--- STUDY MATERIAL Enclosed Below ---
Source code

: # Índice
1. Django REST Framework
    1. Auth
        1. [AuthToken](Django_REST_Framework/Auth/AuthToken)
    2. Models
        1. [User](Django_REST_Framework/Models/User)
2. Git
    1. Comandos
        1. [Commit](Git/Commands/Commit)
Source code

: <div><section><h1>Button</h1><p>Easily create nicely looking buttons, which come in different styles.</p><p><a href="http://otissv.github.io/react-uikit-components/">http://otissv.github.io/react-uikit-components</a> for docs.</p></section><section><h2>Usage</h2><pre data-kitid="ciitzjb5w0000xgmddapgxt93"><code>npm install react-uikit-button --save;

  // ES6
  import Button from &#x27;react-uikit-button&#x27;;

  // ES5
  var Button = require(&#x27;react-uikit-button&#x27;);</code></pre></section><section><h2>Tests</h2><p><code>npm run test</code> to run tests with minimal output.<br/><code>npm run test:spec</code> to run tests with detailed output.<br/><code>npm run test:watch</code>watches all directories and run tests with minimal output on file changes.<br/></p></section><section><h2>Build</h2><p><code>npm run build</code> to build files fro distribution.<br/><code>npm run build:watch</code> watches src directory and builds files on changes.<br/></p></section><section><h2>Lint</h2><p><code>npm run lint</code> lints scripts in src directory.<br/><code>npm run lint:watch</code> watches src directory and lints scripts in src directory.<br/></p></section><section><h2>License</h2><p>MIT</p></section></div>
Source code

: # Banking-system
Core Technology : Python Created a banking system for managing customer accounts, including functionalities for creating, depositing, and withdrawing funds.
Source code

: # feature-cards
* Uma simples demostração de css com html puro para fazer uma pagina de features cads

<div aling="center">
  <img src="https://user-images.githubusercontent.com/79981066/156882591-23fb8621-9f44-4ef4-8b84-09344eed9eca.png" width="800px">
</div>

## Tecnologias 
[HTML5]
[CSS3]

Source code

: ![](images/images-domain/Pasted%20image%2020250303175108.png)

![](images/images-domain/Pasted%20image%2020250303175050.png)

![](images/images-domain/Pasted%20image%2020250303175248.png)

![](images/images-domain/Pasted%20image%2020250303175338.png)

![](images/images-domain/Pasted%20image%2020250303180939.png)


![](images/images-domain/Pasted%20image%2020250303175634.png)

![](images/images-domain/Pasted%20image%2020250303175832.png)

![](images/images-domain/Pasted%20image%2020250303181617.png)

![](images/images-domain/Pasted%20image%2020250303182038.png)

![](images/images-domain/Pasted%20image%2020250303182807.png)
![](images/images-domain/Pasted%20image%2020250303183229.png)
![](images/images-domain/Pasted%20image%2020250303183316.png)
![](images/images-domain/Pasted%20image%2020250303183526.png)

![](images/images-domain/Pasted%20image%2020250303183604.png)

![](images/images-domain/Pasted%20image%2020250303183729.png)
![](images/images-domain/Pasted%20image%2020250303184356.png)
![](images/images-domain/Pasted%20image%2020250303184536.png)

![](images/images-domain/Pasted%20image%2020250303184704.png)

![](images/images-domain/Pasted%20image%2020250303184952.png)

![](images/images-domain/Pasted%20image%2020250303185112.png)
--- End of Enclosed STUDY MATERIAL ---
WHAT TO PRODUCE: Lines in the records above that carry the word "section" are to be located and copied.

SOLUTION TO THIS PROBLEM:
: <div><section><h1>Button</h1><p>Easily create nicely looking buttons, which come in different styles.</p><p><a href="http://otissv.github.io/react-uikit-components/">http://otissv.github.io/react-uikit-components</a> for docs.</p></section><section><h2>Usage</h2><pre data-kitid="ciitzjb5w0000xgmddapgxt93"><code>npm install react-uikit-button --save;
  var Button = require(&#x27;react-uikit-button&#x27;);</code></pre></section><section><h2>Tests</h2><p><code>npm run test</code> to run tests with minimal output.<br/><code>npm run test:spec</code> to run tests with detailed output.<br/><code>npm run test:watch</code>watches all directories and run tests with minimal output on file changes.<br/></p></section><section><h2>Build</h2><p><code>npm run build</code> to build files fro distribution.<br/><code>npm run build:watch</code> watches src directory and builds files on changes.<br/></p></section><section><h2>Lint</h2><p><code>npm run lint</code> lints scripts in src directory.<br/><code>npm run lint:watch</code> watches src directory and lints scripts in src directory.<br/></p></section><section><h2>License</h2><p>MIT</p></section></div>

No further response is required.